Resumo: UE aprova empréstimo de 90 bilhões de euros para a Ucrânia para fortalecer a defesa e cobrir necessidades orçamentárias durante 2026-2027, financiado por dívida da União Europeia. Os juros devem chegar a cerca de 3 bilhões de euros por ano, pagos com recursos do orçamento europeu. Importante: o empréstimo não altera as contribuições de República Tcheca, Hungria e Eslováquia, que não participam do mecanismo.
Do total de 90 bilhões de euros, 60 bilhões serão destinados à defesa da Ucrânia, enquanto o restante financiará necessidades orçamentárias, condicionado à implementação de reformas por Kiev. As primeiras liberações podem ocorrer já em abril, conforme o acordo.
Os pagamentos da Ucrânia somente ocorrerão após a Rússia pagar as reparações de guerra, com o fim do conflito previsto para completar quatro anos a partir de seu início, no fim de fevereiro.
Além disso, o acordo prevê que a Ucrânia reembolse a UE apenas depois de cumprir essas condições. Do total, 60 bilhões vão para defesa e o restante para custear prioridades orçamentárias, com a exigência de reformas para prosseguir.

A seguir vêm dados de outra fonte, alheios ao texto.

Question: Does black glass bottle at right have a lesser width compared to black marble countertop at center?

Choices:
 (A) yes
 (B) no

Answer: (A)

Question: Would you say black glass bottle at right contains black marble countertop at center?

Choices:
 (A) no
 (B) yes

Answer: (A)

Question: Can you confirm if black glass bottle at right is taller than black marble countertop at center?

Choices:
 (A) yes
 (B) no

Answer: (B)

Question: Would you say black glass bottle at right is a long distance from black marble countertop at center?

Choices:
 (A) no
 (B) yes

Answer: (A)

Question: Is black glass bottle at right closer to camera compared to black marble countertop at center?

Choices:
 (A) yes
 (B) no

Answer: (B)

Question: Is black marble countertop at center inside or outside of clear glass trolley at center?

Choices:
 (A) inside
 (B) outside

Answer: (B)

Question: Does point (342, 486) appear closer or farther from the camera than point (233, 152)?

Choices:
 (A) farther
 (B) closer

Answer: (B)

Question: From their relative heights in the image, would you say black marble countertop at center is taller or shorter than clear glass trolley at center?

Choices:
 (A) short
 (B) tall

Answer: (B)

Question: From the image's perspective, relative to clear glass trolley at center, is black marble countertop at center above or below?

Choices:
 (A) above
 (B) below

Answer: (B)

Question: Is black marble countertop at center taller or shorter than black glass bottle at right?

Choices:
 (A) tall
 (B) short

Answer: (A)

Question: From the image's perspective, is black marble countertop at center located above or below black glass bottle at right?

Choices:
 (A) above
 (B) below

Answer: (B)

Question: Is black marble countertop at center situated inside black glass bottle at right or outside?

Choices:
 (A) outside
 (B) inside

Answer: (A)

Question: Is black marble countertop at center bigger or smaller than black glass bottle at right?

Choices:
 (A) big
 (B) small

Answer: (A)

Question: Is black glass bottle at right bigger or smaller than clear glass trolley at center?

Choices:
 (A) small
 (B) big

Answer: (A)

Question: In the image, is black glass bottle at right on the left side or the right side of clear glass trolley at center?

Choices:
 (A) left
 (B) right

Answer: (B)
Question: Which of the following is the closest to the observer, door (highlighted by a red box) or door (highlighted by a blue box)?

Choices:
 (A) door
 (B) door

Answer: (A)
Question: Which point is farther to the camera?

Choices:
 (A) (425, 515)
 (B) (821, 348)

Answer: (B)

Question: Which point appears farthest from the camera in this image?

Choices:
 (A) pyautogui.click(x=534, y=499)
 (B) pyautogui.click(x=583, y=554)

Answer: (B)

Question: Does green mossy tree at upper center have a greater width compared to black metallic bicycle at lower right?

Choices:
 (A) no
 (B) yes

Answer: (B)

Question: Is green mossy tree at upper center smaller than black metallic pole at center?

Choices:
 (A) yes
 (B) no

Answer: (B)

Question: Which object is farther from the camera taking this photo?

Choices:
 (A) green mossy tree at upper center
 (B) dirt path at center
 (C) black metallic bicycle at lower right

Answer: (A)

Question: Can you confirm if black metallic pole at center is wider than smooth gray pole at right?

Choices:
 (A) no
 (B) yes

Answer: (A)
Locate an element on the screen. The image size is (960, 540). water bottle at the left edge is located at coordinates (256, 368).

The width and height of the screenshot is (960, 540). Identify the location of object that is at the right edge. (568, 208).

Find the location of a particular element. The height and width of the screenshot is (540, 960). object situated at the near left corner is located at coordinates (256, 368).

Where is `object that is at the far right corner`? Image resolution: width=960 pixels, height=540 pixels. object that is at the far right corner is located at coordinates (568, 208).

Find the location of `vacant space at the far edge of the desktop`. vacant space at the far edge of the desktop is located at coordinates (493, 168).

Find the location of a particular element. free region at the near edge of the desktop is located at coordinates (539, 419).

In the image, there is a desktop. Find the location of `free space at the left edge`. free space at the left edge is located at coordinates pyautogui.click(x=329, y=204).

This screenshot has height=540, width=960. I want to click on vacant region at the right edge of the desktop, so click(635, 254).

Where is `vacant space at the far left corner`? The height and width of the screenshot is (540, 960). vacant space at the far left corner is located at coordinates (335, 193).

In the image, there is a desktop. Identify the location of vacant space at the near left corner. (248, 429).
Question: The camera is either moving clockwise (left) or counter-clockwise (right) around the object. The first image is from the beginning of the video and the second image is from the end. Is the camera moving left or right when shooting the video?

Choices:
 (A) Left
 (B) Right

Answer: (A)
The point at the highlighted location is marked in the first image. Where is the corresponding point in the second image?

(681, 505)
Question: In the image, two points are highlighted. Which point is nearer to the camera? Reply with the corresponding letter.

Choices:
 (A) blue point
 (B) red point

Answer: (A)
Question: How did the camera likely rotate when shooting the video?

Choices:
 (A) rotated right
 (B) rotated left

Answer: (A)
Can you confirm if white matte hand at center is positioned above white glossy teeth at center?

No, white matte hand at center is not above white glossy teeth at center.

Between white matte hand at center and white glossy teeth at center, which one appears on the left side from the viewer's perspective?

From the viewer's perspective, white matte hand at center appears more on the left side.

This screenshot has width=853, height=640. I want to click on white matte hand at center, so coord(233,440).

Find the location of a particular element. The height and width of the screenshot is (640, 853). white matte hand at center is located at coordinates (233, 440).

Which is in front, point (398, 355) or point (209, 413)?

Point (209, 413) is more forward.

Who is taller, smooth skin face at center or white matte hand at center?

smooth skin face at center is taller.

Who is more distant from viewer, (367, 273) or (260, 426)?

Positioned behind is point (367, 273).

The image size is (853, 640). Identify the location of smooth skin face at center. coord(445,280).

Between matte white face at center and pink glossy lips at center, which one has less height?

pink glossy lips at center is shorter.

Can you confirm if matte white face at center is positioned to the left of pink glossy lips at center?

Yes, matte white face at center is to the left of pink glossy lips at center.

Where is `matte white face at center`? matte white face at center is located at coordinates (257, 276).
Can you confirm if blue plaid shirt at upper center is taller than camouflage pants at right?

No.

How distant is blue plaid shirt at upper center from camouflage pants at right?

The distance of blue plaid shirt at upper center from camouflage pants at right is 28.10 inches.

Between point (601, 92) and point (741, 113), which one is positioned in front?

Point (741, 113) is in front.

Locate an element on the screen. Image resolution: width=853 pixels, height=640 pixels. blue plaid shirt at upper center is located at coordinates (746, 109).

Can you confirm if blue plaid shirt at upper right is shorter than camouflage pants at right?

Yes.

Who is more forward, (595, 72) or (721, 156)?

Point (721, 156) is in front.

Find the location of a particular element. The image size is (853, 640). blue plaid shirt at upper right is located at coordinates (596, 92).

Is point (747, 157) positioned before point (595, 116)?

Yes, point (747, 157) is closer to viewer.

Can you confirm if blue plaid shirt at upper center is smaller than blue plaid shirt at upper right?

Segundo o FMI, a Ucrânia precisa de 135,7 bilhões de euros em financiamento entre 2026 e 2027. Após a decisão de reduzir a ajuda dos EUA, o governo da UE ficou responsável por cobrir dois terços do valor necessário, com o restante vindo de aliados como Noruega e Canadá.
A decisão teve apoio de grande parte do Parlamento, enquanto alguns setores de direita tentaram adiar a votação. A Alemanha chegou a propor usar ativos russos congelados na Europa, ideia rejeitada pela Bélgica e cercada de preocupações sobre regras financeiras internacionais.
Como cenário, a Europa sinaliza que o apoio à Ucrânia depende de um grupo seleto de países, mas a maior parte do esforço recai sobre a União. Isso é visto como um ato de solidariedade, mas também como um tema de segurança regional.